Johnson, a 25-year-old army reservist who served in Afghanistan, was killed by a bomb-carrying police robot after lengthy negotiations in which he articulated anger at the police shootings and said “he wanted to kill white people, especially white officers”.

From a perch at a parking garage, he had shot dead officers Lorne Ahrens, Michael Krol, Michael Smith, Brent Thompson and Patrick Zamarripa, and wounded seven others. He used an AR-15 rifle similar to that used in past high-profile mass shootings such as the massacre of primary school pupils in Sandy Hook, Connecticut, in December 2012.

Those who lived among Johnson and his family expressed astonishment at his involvement. “I would have never believed that someone from this neighbourhood could have had feelings like that,” said Robert Olsovsky, 55, who lives close to the large detached house where Johnson resided with his mother.

Yet this well-maintained modern family home, with a basketball hoop in the back yard next door and children playing in an adjacent street as media and law enforcement thronged the area, apparently harboured what police described as an arsenal of “bomb-making materials, ballistic vests, rifles, ammunition, and a personal journal of combat tactics”.

Law enforcement officials said late on Friday that Johnson appeared to have acted alone.
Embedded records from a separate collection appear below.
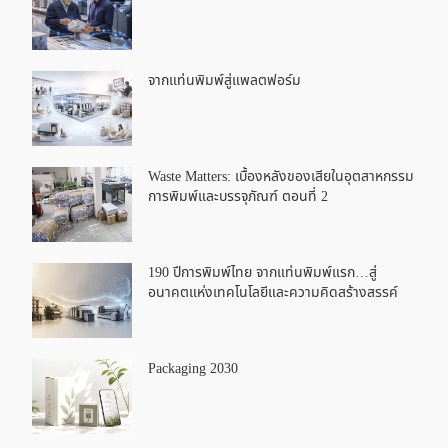
จากแท่นพิมพ์สู่แพลตฟอร์ม
Waste Matters: เบื้องหลังของเสียในอุตสาหกรรม
การพิมพ์และบรรจุภัณฑ์ ตอนที่ 2
190 ปีการพิมพ์ไทย จากแท่นพิมพ์แรก…สู่
อนาคตแห่งเทคโนโลยีและความคิดสร้างสรรค์
Packaging 2030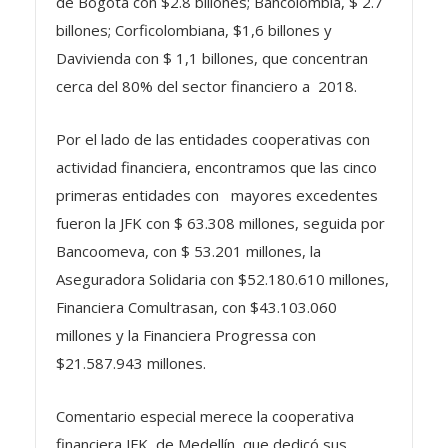
billones; Corficolombiana, $1,6 billones y
Davivienda con $ 1,1 billones, que concentran
cerca del 80% del sector financiero a 2018.
Por el lado de las entidades cooperativas con
actividad financiera, encontramos que las cinco
primeras entidades con mayores excedentes
fueron la JFK con $ 63.308 millones, seguida por
Bancoomeva, con $ 53.201 millones, la
Aseguradora Solidaria con $52.180.610 millones,
Financiera Comultrasan, con $43.103.060
millones y la Financiera Progressa con
$21.587.943 millones.
Comentario especial merece la cooperativa
financiera JFK, de Medellín, que dedicó sus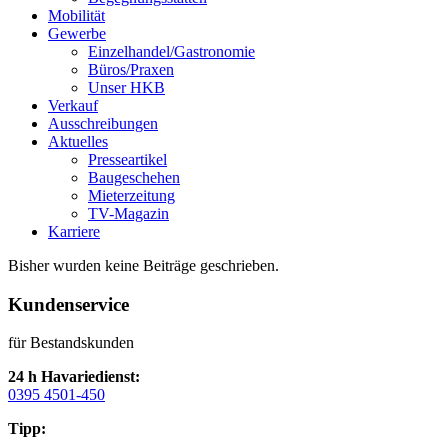
Mobilität
Gewerbe
Einzelhandel/Gastronomie
Büros/Praxen
Unser HKB
Verkauf
Ausschreibungen
Aktuelles
Presseartikel
Baugeschehen
Mieterzeitung
TV-Magazin
Karriere
Bisher wurden keine Beiträge geschrieben.
Kundenservice
für Bestandskunden
24 h Havariedienst:
0395 4501-450
Tipp: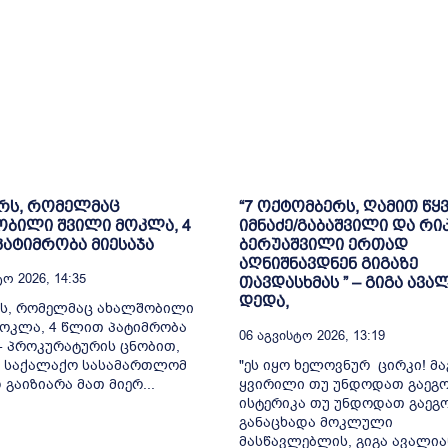
რს, რომელმაც
“7 ოქტომბერს, ღამით წყ
ბილი შვილი მოკლა, 4
იმნაძე/გაბაშვილი და რიკ
ატიმრობა მიესაჯა
ბერუაშვილი ერთად
აღნიშნავდნენ გიგაზე
ო 2026, 14:35
თავდასხმას ” – გიგა ავა
დედა,
რს, რომელმაც ახალშობილი
ოკლა, 4 წლით პატიმრობა
06 Აგვისტო 2026, 13:19
 - პროკურატურის ცნობით,
ს საქალაქო სასამართლომ
"ეს იყო ხელოვნურ ცირკი! მ
გაიზიარა მათ მიერ...
ყვირილი თუ უნდოდათ გაეგ
ისტერიკა თუ უნდოდათ გაეგო
განაცხადა მოკლული
მასწავლებლის, გიგა ავალიან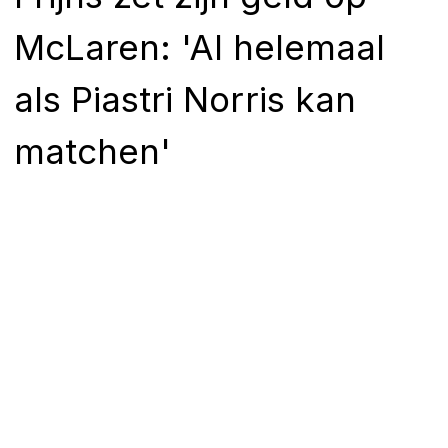
McLaren: 'Al helemaal
als Piastri Norris kan
matchen'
Three other suspects had been held in custody, but authorities in Dallas had provided mixed signals about their importance to the investigation, and their status remained unclear.

As it entered the weekend the city remained in a shocked state of mourning. Candles were laid out on concrete bollards in front of the Dallas police headquarters and Stars and Stripes stickers sat in a box waiting to be taken. An inscription scribbled on the box in cursive read: “7-7-2016, Remember our fallen heroes; honor our DPD heroes still among us.”

The streets surrounding El Centro community college, from which Johnson apparently mounted his attack, remained cordoned off, with police stationed along nearby roads on Friday night. FBI agents wearing blue shoe covers worked the area as investigators tried to judge bullet trajectories.

Yellow evidence-markers dotted the ground in Rosa Parks plaza in front of a statue of the civil rights activist and a fountain with words from Martin Luther King’s “I have a dream” speech etched into a stone behind the flowing water: “Until justice rolls down / like waters / and righteousness / like a mighty stream.”

Belo Garden park, where Thursday’s march had started, was quiet save for a couple of people sitting on benches. A Salvation Army disaster services food truck was parked close by. On the grass lay a poster with a broken heart drawing and the words “Alton Sterling, Philando Castile, no justice, no peace”.

Zabrian Jordan, a 34-year-old parking attendant, waited by the cordon for police to let him recover his truck from a parking lot near the core of the carnage. He had taken part in the march. “It was like a surreal moment,” he said. “I hear shots all the time where I’m from [north Dallas]. When I heard multiple, it’s like ‘oh no, it’s something’. And everybody was just like, panic stations.”

In the evening, as darkness fell, two dozen mostly white young people from an Oklahoma church, who happened to be visiting the city and wanted to respond to the tragedy, gathered in front of the bus station to pray and sing gospel music. “Storm is passing over, the storm is passing over, hallelujah,” they chorused. “Pray good things are yet to come, pray good things are about to be done.”

A couple of metres away, a young black man walked on to light rail tracks and stood provocatively in front of two police officers, daring them to make a move as they watched passively, hands by their sides.

“Come back, they’ll kill you,” screamed a black woman on the sidewalk. “They gonna kill you. He’s got his hand on his gun! He’s gonna drop you baby!” Eventually his friends persuaded him to move away.